(Human keypoint data)
::::

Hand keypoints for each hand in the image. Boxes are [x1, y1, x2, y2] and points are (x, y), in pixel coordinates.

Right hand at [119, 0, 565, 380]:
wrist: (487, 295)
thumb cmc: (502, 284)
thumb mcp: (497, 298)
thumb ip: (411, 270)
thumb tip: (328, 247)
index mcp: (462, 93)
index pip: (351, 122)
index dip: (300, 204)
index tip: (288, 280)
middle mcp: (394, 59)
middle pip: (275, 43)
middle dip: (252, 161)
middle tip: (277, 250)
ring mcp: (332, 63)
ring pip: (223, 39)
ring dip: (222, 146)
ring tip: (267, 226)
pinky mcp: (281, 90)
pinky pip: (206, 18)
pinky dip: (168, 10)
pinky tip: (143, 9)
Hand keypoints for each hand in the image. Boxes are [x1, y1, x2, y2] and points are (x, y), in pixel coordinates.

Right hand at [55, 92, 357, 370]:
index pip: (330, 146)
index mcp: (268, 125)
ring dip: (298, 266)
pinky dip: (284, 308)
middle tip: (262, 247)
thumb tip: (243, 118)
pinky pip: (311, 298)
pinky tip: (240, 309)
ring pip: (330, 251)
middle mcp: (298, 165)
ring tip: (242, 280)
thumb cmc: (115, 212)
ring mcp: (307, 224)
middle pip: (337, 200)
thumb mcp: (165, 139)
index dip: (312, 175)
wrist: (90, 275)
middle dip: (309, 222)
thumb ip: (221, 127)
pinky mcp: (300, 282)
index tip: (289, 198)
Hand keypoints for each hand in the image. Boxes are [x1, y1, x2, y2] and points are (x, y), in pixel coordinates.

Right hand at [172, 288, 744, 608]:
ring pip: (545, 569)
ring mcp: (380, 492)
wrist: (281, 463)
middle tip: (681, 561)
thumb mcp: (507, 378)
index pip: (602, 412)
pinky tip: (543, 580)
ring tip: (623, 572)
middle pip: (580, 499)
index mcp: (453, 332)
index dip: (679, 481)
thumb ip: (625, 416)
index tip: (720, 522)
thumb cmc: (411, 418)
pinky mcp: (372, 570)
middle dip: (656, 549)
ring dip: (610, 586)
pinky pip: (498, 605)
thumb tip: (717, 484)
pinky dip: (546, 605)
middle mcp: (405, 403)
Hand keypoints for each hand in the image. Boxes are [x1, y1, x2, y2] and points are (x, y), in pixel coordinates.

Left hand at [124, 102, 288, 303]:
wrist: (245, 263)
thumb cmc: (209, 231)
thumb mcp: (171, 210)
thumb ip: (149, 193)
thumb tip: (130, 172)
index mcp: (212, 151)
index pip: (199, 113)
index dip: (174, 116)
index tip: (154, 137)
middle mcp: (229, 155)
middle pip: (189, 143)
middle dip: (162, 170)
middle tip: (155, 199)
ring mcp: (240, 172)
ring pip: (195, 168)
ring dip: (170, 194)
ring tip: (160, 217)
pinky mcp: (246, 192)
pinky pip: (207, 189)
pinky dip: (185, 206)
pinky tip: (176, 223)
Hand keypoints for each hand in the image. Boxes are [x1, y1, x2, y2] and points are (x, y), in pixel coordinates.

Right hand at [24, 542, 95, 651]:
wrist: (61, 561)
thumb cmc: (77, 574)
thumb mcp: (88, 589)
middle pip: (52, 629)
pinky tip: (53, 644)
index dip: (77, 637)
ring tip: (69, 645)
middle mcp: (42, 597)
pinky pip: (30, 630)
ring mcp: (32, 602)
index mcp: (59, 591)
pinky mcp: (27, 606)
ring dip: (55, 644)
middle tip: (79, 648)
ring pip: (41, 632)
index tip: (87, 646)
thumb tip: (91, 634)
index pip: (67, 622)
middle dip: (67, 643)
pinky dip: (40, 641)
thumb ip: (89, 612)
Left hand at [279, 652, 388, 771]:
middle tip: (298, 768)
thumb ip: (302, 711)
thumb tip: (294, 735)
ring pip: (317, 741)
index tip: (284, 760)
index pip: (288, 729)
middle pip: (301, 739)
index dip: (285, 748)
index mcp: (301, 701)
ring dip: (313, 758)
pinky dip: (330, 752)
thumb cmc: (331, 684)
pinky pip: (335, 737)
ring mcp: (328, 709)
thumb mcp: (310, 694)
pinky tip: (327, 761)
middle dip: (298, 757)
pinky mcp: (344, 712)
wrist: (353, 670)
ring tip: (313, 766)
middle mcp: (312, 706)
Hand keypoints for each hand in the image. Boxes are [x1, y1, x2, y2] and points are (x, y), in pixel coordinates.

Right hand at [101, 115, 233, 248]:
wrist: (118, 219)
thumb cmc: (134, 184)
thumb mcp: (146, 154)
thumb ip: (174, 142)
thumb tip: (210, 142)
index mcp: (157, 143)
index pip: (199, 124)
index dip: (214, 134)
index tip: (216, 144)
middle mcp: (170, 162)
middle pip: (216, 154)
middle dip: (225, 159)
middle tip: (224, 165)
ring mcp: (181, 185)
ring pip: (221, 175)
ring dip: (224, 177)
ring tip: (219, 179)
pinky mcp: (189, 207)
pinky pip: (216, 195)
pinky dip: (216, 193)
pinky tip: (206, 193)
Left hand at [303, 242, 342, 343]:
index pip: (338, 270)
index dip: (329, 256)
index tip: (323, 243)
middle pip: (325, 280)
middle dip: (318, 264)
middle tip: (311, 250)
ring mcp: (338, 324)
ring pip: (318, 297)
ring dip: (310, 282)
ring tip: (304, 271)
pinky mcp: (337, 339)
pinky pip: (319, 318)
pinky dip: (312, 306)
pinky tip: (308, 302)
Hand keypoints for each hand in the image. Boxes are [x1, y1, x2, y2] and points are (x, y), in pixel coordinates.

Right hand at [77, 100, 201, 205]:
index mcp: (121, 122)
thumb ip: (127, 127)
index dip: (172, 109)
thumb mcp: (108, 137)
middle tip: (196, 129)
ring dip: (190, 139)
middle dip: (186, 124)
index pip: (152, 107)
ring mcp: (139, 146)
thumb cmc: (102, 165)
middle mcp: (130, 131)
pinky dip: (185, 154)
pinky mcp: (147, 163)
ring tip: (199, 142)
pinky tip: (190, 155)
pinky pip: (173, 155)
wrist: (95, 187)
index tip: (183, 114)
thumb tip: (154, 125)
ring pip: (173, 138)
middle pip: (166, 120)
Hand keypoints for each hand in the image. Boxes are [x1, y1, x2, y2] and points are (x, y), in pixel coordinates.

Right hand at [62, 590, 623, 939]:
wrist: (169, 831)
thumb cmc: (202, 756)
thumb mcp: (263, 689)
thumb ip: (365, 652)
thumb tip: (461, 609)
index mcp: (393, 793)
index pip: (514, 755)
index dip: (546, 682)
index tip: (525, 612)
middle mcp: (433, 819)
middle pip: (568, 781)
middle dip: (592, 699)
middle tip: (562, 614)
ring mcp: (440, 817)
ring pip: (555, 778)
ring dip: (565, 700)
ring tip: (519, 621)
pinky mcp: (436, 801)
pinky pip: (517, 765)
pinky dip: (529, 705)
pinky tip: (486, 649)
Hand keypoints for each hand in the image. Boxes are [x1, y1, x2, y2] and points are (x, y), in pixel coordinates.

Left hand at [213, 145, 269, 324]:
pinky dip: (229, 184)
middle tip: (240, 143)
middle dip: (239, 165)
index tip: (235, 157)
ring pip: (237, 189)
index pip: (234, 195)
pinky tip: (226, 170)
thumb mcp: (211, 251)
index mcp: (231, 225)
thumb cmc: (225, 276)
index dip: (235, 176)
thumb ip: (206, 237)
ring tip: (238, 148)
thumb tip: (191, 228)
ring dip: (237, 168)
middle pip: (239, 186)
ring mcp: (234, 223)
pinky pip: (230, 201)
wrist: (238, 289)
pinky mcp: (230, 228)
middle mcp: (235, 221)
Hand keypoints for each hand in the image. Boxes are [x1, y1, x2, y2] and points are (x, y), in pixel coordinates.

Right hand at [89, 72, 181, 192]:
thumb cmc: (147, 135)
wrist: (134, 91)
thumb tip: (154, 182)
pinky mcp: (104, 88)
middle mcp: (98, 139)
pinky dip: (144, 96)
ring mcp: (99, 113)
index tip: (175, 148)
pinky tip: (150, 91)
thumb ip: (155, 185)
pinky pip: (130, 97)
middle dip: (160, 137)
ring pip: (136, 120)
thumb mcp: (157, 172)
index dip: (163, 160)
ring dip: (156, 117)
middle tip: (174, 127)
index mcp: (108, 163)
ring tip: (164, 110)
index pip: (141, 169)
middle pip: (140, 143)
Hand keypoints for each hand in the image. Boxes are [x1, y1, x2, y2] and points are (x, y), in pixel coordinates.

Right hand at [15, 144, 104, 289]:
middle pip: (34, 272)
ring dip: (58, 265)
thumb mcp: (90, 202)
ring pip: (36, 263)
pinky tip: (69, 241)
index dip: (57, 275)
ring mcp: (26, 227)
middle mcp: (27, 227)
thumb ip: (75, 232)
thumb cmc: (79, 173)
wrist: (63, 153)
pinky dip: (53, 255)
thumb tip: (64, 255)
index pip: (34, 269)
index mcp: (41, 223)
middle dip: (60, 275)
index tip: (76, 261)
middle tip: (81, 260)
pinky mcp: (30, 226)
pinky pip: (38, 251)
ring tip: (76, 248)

::::

* **YOUR TASK**
Only a number should be given in reply: how many lines in the entries above hold "Left".

* **RESULT OF THE TASK**
4